We took this advice on board, but at the same time we also knew that we wanted to make something more than just another generic indie horror; we wanted a greater focus on the characters and their relationships, the psychology, so we pushed the film over into the thriller genre some way. Given our budget on 40K we could only afford 11 shooting days with minimum crew and a single location. Finding the location early in the process was particularly important ont his project. Although we’d developed most of the basic premise in our first meeting at the BFI and Rosy had later gone away to draft the script over the following weeks, certainly a lot of new ideas stemmed from our recce in France.

What were the biggest challenges of the shoot?

There are always so many challenges with making any kind of film, even to make a short film can be a huge undertaking with a lot of planning and people involved in every department. We had a very limited size cast and crew, which in some ways is prohibiting and could slow us down but in other ways it was great as everybody got to know each other closely and support eachother, there was a real team-spirited feel on set and I enjoyed that. Given the limited time we had for our shoot (just 11 days), I did feel a constant pressure to make sure that we didn’t overrun as the possibility of any subsequent reshoots was virtually impossible. Fortunately our 1stAD Charlie kept us on track- some days we slipped behind but then we’d catch up over the next couple of days so it worked out, thankfully.

The weather was an unexpected challenge for us. Shooting in Northern France in the summer, we’d anticipated fairly stable conditions but in reality that was not the case. We had a couple of beautiful days that you can see in the film but around that, particularly during the night shoots we ran into trouble. The temperatures would absolutely plummet and we had some pretty relentless wind and rain come in over nights where we had actors travelling over from the UK and only scheduled to stay for the 1 night, so there was very little we could do but carry on. Most our of crew was also sleeping out in a mini tent village to the side of the property and given the sudden bouts of torrential rain, some of the tents would flood so that was an added difficulty just keeping warm, dry and getting a good night (or days) sleep.

Something else that I should really point out is how important good catering is on set.
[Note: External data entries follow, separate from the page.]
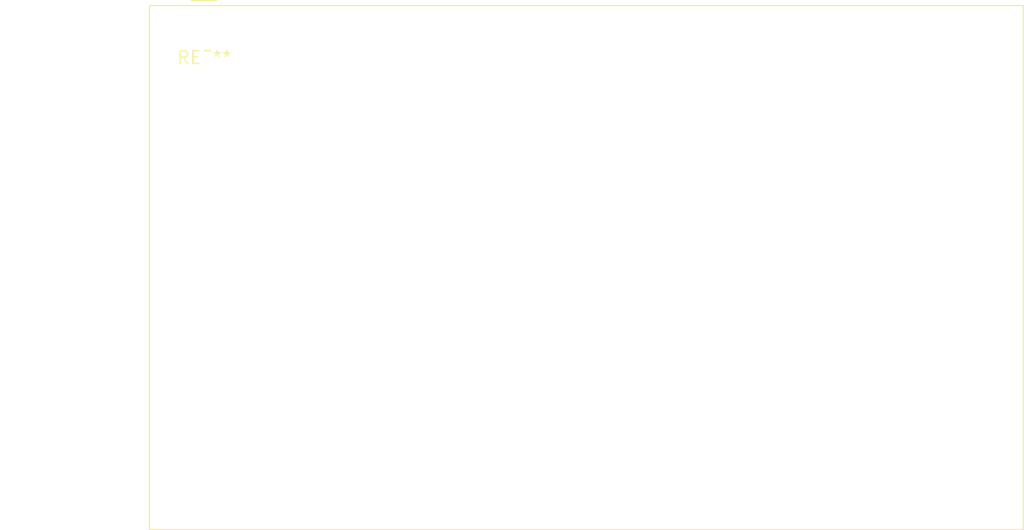
<source format=kicad_pcb>
(kicad_pcb (version 20240108) (generator pcbnew)

  (general
    (thickness 1.6)
  )

  (paper "A4")
  (layers
    (0 "F.Cu" signal)
    (31 "B.Cu" signal)
    (32 "B.Adhes" user "B.Adhesive")
    (33 "F.Adhes" user "F.Adhesive")
    (34 "B.Paste" user)
    (35 "F.Paste" user)
    (36 "B.SilkS" user "B.Silkscreen")
    (37 "F.SilkS" user "F.Silkscreen")
    (38 "B.Mask" user)
    (39 "F.Mask" user)
    (40 "Dwgs.User" user "User.Drawings")
    (41 "Cmts.User" user "User.Comments")
    (42 "Eco1.User" user "User.Eco1")
    (43 "Eco2.User" user "User.Eco2")
    (44 "Edge.Cuts" user)
    (45 "Margin" user)
    (46 "B.CrtYd" user "B.Courtyard")
    (47 "F.CrtYd" user "F.Courtyard")
    (48 "B.Fab" user)
    (49 "F.Fab" user)
    (50 "User.1" user)
    (51 "User.2" user)
    (52 "User.3" user)
    (53 "User.4" user)
    (54 "User.5" user)
    (55 "User.6" user)
    (56 "User.7" user)
    (57 "User.8" user)
    (58 "User.9" user)
  )

  (setup
    (pad_to_mask_clearance 0)
    (pcbplotparams
      (layerselection 0x00010fc_ffffffff)
      (plot_on_all_layers_selection 0x0000000_00000000)
      (disableapertmacros false)
      (usegerberextensions false)
      (usegerberattributes false)
      (usegerberadvancedattributes false)
      (creategerberjobfile false)
      (dashed_line_dash_ratio 12.000000)
      (dashed_line_gap_ratio 3.000000)
      (svgprecision 4)
      (plotframeref false)
      (viasonmask false)
      (mode 1)
      (useauxorigin false)
      (hpglpennumber 1)
      (hpglpenspeed 20)
      (hpglpendiameter 15.000000)
      (dxfpolygonmode false)
      (dxfimperialunits false)
      (dxfusepcbnewfont false)
      (psnegative false)
      (psa4output false)
      (plotreference false)
      (plotvalue false)
      (plotinvisibletext false)
      (sketchpadsonfab false)
      (subtractmaskfromsilk false)
      (outputformat 1)
      (mirror false)
      (drillshape 1)
      (scaleselection 1)
      (outputdirectory "")
    )
  )

  (net 0 "")

  (footprint "Converter_ACDC_MeanWell_IRM-60-xx_THT" (layer "F.Cu") (at 0 0))

)

</source>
We were so lucky to have a chef with us from one of the best restaurants in the UK, so when the cast and crew have been working long hours and were exhausted, they always knew that a good meal was waiting and that’s a big boost to morale!
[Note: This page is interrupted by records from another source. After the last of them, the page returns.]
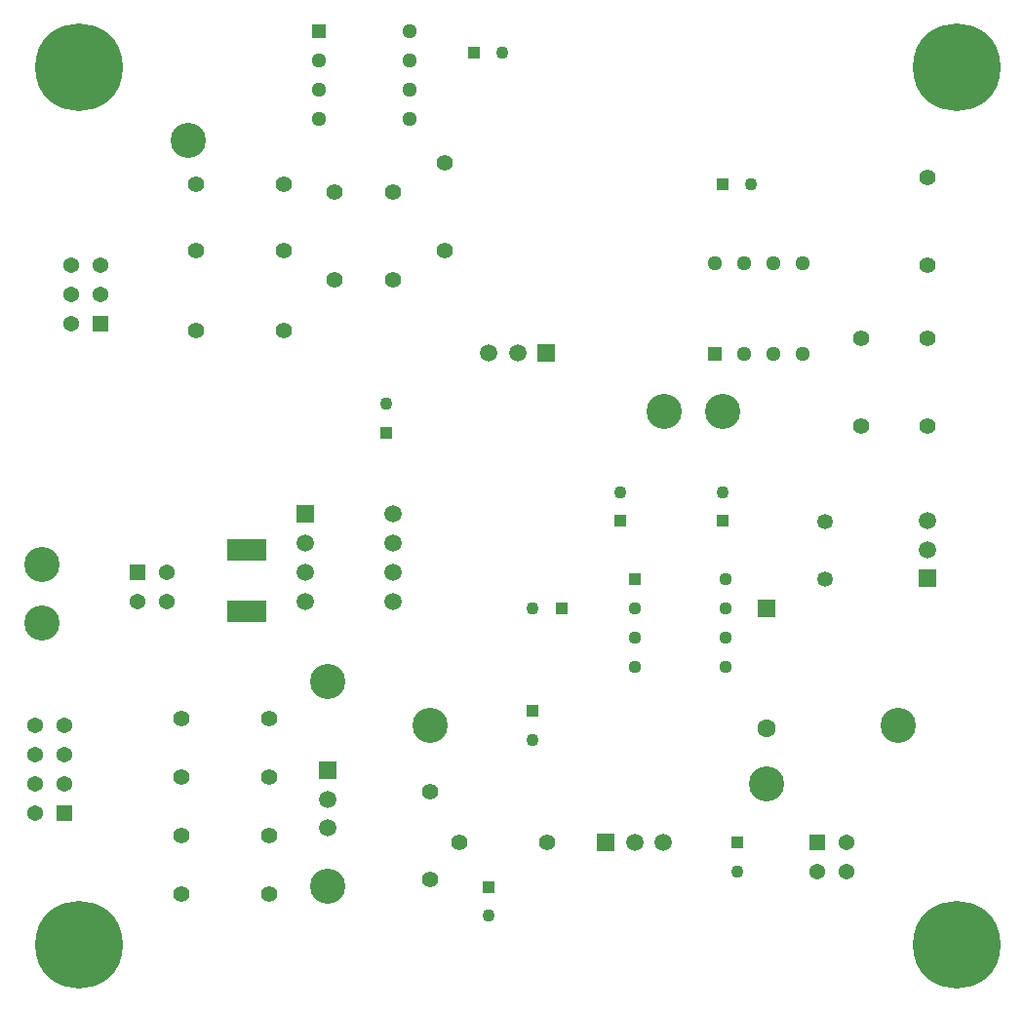
<source format=gbr>
G04 Layer_Color=255*
%FSLAX23Y23*%
%MOIN*%
%TF.FileFunction,Pads,Top*%
%TF.Part,Single*%
G01*
G75*
%TA.AperFunction,SMDPad,CuDef*%
%ADD10R,0.135X0.076*%
%TA.AperFunction,ViaPad*%
%ADD13C,0.300*%
%ADD14C,0.120*%
%TA.AperFunction,ComponentPad*%
%ADD15R,0.043X0.043*%
%ADD16C,0.043*%
%ADD17R,0.043X0.043*%
%ADD18C,0.055*%
%ADD19C,0.059*%
%ADD20R,0.059X0.059*%
%ADD21C,0.054*%
%ADD22R,0.054X0.054*%
%ADD23R,0.059X0.059*%
%ADD24C,0.051*%
%ADD25R,0.051X0.051*%
%ADD26R,0.051X0.051*%
%ADD27C,0.044*%
%ADD28R,0.044X0.044*%
%ADD29C,0.059*%
%ADD30R,0.059X0.059*%
%ADD31C,0.063*%
%ADD32R,0.063X0.063*%
%ADD33C,0.053*%
D10*
X1825Y2392D02*
D03*
Y2600D02*
D03*
D13*
X1250Y1250D02*
D03*
X4250D02*
D03*
Y4250D02*
D03*
X1250D02*
D03*
D14*
X1625Y4000D02*
D03*
X3450Y3075D02*
D03*
X3250D02*
D03*
X3600Y1800D02*
D03*
X4050Y2000D02*
D03*
X1125Y2350D02*
D03*
Y2550D02*
D03*
X2100Y2150D02*
D03*
Y1450D02*
D03*
X2450Y2000D02*
D03*
D15*
X3451Y3850D02*
D03*
X2601Y4300D02*
D03*
X2900Y2400D02*
D03*
D16*
X3549Y3850D02*
D03*
X3500Y1502D02*
D03*
X2650Y1351D02*
D03*
X2699Y4300D02*
D03*
X2300Y3100D02*
D03*
X2802Y2400D02*
D03*
X3100Y2798D02*
D03*
X3450D02*
D03*
X2800Y1952D02*
D03*
D17*
X3500Y1600D02*
D03*
X2650Y1449D02*
D03*
X2300Y3002D02*
D03*
X3100Y2700D02*
D03*
X3450D02*
D03*
X2800Y2050D02*
D03*
D18*
X2450Y1775D02*
D03*
Y1475D02*
D03*
X1900Y2025D02*
D03*
X1600D02*
D03*
X1900Y1825D02*
D03*
X1600D02*
D03*
X1900Y1625D02*
D03*
X1600D02*
D03*
X1900Y1425D02*
D03*
X1600D02*
D03*
X3925Y3325D02*
D03*
Y3025D02*
D03*
X4150D02*
D03*
Y3325D02*
D03*
Y3875D02*
D03*
Y3575D02*
D03*
X2325Y3825D02*
D03*
Y3525D02*
D03*
X1650Y3350D02*
D03*
X1950D02*
D03*
X2125Y3825D02*
D03*
Y3525D02*
D03*
X1650Y3850D02*
D03*
X1950D02*
D03*
X2500Y3925D02*
D03*
Y3625D02*
D03*
X1650D02*
D03*
X1950D02*
D03*
X2550Y1600D02*
D03*
X2850D02*
D03*
D19*
X4150Y2700D02*
D03*
Y2602D02*
D03*
X2652Y3275D02*
D03*
X2750D02*
D03*
X3248Y1600D02*
D03*
X3150D02*
D03*
X2100Y1650D02*
D03*
Y1748D02*
D03*
D20*
X4150Y2503D02*
D03*
X2100Y1847D02*
D03*
D21*
X3875Y1500D02*
D03*
X3775D02*
D03*
X3875Y1600D02*
D03*
X1550Y2425D02*
D03*
X1450D02*
D03*
X1550Y2525D02*
D03*
X1100Y2000D02*
D03*
X1200D02*
D03*
X1100Y1900D02*
D03*
X1200D02*
D03*
X1100Y1800D02*
D03*
X1200D02*
D03*
X1100Y1700D02*
D03*
X1225Y3575D02*
D03*
X1325D02*
D03*
X1225Y3475D02*
D03*
X1325D02*
D03*
X1225Y3375D02*
D03*
D22*
X3775Y1600D02*
D03*
X1450Y2525D02*
D03*
X1200Y1700D02*
D03*
X1325Y3375D02*
D03*
D23*
X2848Y3275D02*
D03*
X3052Y1600D02*
D03*
D24*
X2070Y4175D02*
D03*
Y4275D02*
D03*
Y4075D02*
D03*
X2380D02*
D03*
Y4375D02*
D03*
Y4175D02*
D03*
Y4275D02*
D03*
X3525Y3580D02*
D03*
X3625D02*
D03*
X3425D02*
D03*
X3725D02*
D03*
Y3270D02*
D03*
X3525D02*
D03*
X3625D02*
D03*
D25*
X2070Y4375D02*
D03*
D26*
X3425Y3270D02*
D03*
D27*
X3463Y2500D02*
D03*
Y2400D02*
D03*
Y2300D02*
D03*
Y2200D02*
D03*
X3150D02*
D03*
Y2300D02*
D03*
Y2400D02*
D03*
D28*
Y2500D02*
D03*
D29*
X2325Y2725D02*
D03*
Y2625D02*
D03*
Y2525D02*
D03*
Y2425D02*
D03*
X2025D02*
D03*
Y2525D02*
D03*
Y2625D02*
D03*
D30*
Y2725D02*
D03*
D31*
X3600Y1992D02*
D03*
D32*
Y2400D02*
D03*
D33*
X3800Y2500D02*
D03*
Y2697D02*
D03*
%TF.MD5,d39d7810a9c35969df80cef7fbb4c95d*%
M02*

</source>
On reflection, what did you most like and dislike about the way the film turned out?

No matter how much you prepare and plan a shoot beforehand, things always change on set. When you’re rehearsing with the actors, often there are new ideas that will emerge about how the scene should play out or how it should be shot and sometimes it’s best to adapt and go with it, but at least in pre-production you made made a plan, so there’s always a backup.

As I’ve mentioned before about time pressures, they can force you to scrap some of your planned overage of a scene, so a few times we had to shoot a whole scene from one angle and about three takes but actually I’ve found that these are often some of my favourite shots because of the way the camera moves and the shot develops- there’s no need to overcomplicate by cutting to a new angle. 

What I also found satisfying about this script and the way it translated to screen was how, particularly in the second half, there’s such a sense that as an audience we are living with the characters in real-time, moving from room to room as the drama plays out; It has something of a theatrical feel about it.

For me, I find the early scenes the most frustrating to look back on. I’m aware that the audience probably want to see the heist take place at least in some detail and it’s not to say that the characters don’t have any development because they do, but I think as a viewer it takes a some commitment to buy into the plot very quickly and before the character’s backstories and motives are revealed as the film progresses.